Auseinandersetzungen um Flagge Ku-Klux-Klan demonstriert in South Carolina

Die Südstaatenflagge ist in den USA ein umstrittenes Symbol. Während die meisten sie für museumsreif halten, setzten sich Rassisten weiter für ihre Verwendung ein: Anhänger des Ku-Klux-Klans marschieren vor das Parlament in South Carolina.

Anhänger der rassistischen und gewaltbereiten Organisation Ku-Klux-Klan haben im US-Bundesstaat South Carolina für die umstrittene Konföderiertenflagge demonstriert. Mehrere Dutzend Demonstranten zogen zum Parlament in der Hauptstadt Columbia, wie die Zeitung "The State" berichtete. Der Protest verlief demnach weitgehend friedlich. Die Polizei war mit einem Großaufgebot im Einsatz.

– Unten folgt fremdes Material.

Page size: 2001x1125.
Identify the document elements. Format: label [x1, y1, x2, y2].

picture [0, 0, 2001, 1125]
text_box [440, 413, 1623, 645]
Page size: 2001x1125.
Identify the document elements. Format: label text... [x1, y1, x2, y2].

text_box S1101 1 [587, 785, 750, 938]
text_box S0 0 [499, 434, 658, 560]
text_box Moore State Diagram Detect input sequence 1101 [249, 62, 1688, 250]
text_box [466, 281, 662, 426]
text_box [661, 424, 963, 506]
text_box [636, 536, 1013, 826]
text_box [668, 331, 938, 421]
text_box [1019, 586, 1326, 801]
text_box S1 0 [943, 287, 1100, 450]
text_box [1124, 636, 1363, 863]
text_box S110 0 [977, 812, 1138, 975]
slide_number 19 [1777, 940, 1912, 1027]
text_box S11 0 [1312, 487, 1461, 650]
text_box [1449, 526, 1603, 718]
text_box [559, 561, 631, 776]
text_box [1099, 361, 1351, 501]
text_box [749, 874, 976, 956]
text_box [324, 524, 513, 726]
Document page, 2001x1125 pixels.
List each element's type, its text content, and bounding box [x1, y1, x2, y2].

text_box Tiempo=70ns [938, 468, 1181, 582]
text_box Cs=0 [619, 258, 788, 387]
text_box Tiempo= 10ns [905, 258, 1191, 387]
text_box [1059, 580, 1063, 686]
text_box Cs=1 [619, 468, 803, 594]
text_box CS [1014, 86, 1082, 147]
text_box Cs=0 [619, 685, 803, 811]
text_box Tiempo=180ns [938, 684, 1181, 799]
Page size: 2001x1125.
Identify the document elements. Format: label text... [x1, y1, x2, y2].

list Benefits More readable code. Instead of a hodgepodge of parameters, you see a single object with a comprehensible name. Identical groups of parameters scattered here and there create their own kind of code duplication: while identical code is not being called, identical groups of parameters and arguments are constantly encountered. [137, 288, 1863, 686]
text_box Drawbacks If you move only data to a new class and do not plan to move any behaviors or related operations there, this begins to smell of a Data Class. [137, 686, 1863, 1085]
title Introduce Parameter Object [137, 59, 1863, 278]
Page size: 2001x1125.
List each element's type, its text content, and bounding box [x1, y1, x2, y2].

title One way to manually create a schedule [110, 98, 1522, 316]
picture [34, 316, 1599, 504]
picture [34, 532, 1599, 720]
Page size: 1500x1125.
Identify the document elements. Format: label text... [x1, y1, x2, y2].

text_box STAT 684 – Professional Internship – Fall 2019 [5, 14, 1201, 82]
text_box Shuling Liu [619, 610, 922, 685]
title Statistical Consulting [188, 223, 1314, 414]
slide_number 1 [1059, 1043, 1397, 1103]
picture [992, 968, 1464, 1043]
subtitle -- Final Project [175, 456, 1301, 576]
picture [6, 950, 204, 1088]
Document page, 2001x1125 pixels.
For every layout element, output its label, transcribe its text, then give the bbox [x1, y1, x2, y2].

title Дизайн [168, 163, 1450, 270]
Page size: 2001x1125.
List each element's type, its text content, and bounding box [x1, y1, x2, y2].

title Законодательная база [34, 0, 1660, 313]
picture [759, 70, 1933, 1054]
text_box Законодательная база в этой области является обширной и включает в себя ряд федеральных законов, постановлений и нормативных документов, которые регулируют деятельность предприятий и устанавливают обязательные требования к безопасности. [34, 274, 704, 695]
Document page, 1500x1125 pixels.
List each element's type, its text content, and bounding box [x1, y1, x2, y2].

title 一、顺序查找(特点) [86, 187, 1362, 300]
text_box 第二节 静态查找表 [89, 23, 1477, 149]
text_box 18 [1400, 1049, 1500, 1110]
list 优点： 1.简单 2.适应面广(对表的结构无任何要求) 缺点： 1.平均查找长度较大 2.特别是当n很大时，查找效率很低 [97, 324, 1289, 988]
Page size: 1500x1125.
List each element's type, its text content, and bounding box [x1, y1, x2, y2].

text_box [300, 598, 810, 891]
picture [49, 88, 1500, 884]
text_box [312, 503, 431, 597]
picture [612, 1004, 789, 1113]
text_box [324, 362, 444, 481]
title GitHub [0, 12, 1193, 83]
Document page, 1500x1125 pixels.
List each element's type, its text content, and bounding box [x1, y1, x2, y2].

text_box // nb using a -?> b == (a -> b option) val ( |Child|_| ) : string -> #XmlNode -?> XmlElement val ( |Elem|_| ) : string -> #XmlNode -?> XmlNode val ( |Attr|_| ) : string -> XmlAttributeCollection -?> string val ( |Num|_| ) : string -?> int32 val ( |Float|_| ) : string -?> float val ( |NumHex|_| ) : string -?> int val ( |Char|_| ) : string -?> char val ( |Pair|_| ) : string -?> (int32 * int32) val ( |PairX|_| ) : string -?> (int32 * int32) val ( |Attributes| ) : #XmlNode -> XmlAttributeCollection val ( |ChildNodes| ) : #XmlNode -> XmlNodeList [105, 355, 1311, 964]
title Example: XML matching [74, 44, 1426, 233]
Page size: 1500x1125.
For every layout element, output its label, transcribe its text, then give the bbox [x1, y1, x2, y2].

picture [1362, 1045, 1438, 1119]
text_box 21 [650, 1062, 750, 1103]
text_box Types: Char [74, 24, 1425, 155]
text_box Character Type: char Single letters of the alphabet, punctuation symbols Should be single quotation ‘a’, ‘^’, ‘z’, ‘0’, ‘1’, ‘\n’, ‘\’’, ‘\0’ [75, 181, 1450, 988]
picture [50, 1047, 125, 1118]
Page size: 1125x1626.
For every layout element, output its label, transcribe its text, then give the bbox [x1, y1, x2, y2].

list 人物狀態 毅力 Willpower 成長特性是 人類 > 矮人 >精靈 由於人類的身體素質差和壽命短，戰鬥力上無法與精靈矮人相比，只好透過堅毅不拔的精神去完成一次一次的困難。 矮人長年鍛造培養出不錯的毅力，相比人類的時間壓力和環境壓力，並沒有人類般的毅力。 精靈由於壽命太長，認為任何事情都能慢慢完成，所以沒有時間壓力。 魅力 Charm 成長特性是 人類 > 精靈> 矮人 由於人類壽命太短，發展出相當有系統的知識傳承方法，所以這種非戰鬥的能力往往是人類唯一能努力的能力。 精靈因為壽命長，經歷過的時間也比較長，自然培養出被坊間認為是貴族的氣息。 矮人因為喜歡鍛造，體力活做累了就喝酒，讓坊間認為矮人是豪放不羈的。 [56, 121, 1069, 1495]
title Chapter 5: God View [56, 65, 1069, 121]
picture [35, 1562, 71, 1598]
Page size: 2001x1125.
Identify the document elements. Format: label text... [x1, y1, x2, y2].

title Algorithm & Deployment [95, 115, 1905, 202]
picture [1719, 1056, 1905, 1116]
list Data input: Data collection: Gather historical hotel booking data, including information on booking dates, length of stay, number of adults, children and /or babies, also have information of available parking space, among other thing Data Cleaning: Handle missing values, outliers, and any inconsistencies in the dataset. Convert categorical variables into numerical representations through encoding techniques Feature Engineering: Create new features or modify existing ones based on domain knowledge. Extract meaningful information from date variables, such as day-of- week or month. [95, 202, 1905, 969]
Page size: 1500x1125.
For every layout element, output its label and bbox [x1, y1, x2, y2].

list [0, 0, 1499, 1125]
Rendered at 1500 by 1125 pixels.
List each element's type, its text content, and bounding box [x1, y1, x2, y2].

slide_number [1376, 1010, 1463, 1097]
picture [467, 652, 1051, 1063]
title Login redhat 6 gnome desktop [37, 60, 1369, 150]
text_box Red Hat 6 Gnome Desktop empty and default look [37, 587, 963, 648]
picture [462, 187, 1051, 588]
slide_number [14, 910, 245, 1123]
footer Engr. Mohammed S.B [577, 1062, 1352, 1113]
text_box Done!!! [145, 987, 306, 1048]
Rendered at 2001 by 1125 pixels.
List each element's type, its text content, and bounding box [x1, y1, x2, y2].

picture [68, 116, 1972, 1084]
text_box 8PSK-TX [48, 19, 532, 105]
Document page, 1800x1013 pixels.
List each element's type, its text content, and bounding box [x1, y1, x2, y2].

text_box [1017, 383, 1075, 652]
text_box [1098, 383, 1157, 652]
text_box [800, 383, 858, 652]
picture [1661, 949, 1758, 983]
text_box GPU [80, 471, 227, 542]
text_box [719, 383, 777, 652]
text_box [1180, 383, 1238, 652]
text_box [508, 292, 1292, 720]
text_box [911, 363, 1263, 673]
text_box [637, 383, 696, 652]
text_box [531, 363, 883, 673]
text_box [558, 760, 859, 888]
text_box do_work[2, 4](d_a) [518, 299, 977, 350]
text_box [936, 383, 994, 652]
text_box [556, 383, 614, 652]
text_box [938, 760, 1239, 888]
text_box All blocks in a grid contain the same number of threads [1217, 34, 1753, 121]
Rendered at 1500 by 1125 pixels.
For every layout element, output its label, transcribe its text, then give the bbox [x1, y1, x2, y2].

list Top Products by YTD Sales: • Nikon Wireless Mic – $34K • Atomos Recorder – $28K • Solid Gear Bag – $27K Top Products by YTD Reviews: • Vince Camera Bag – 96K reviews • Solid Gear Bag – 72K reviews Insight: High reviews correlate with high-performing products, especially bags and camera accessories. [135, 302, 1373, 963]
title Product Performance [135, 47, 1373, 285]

Die Ku-Klux-Klan-Anhänger hielten dem Bericht zufolge auf den Stufen des Parlaments die Konföderiertenflagge hoch. Auch eine Hakenkreuzfahne sei gezeigt worden. Die Demonstranten seien von Gegendemonstranten beschimpft und mit Wasserflaschen beworfen worden. Im Anschluss an die Demonstration sei es zu gewaltsamen Auseinandersetzungen zwischen Ku-Klux-Klan-Anhängern und Gegendemonstranten gekommen.

Mitte Juni war es zu einem rassistischen Angriff auf eine afroamerikanische Kirche in Charleston in South Carolina gekommen. Bei dem Angriff wurden neun Afroamerikaner getötet, die zu einer Bibelstunde zusammengekommen waren. Der mutmaßliche Attentäter Dylann Roof hatte auf einem Foto mit der Südstaatenfahne posiert. In einem im Internet verbreiteten Manifest äußerte der 21-jährige Mann rassistisches Gedankengut. Als Konsequenz wurde die Konföderiertenflagge vor dem Parlament in Columbia eingeholt.

Die Flagge der Konföderierten - ein mit weißen Sternen besetztes blaues Andreaskreuz auf rotem Grund - ist auch heute noch an vielen Orten im Süden der USA gegenwärtig. Das Banner gilt einigen Bewohnern der Südstaaten als Symbol ihrer Geschichte und als Erinnerung an ihre Vorfahren. Allerdings vereinnahmten auch Organisationen wie der Ku-Klux-Klan die Flagge, die vor allem bei Afroamerikanern schmerzhafte Erinnerungen an ihre Diskriminierung weckt.